PROBLEMS AND TASKS:
a. According to the Lavender Men article, on what date does the film open in cinemas?
b. Repeat the part of the Lavender Men article that begins at the words "A Presidential Bedroom" and stops after "might have been.".

PAGE EXTRACT:
★ ★ ★ ★ ★ ★ ★
“Lavender Men” Brings Abraham Lincoln’s Hidden Affairs With Men To Life This May
Following our coverage of last year’s eye-opening documentary about Abraham Lincoln’s romantic life, a fresh theatrical take on his rumoured male relationships arrives next month.
A Presidential Bedroom We Never Learned About in School
Lavender Men brings a cheeky vision of American history to cinemas on May 2. This new film takes the whispers started by Lover Of Men: The Untold History of Abraham Lincoln and transforms them into a creative celebration of what might have been.
Director Lovell Holder turns Roger Q Mason’s 2022 stage play into a cinematic daydream about Lincoln’s supposed gay affairs. The story follows Taffeta, a theatrical stage manager whose wild imagination reconstructs Lincoln’s personal life with a decidedly queer twist.
★ ★ ★ ★ ★ ★ ★
DATASET EXCERPTS:
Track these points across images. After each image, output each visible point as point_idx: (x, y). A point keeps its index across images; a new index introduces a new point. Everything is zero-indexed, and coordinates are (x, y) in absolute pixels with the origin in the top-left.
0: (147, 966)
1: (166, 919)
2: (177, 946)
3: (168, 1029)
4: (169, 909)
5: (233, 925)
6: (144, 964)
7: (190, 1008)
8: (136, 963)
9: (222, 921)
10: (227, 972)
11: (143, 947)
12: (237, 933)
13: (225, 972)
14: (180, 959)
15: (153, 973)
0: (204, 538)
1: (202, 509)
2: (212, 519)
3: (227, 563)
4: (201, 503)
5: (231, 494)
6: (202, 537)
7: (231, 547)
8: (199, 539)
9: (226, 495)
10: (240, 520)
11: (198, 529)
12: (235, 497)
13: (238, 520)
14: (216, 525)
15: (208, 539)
★ ★ ★ ★ ★ ★ ★
SOLVED PROBLEMS:
a. May 2

b.
A Presidential Bedroom We Never Learned About in School
Lavender Men brings a cheeky vision of American history to cinemas on May 2. This new film takes the whispers started by Lover Of Men: The Untold History of Abraham Lincoln and transforms them into a creative celebration of what might have been.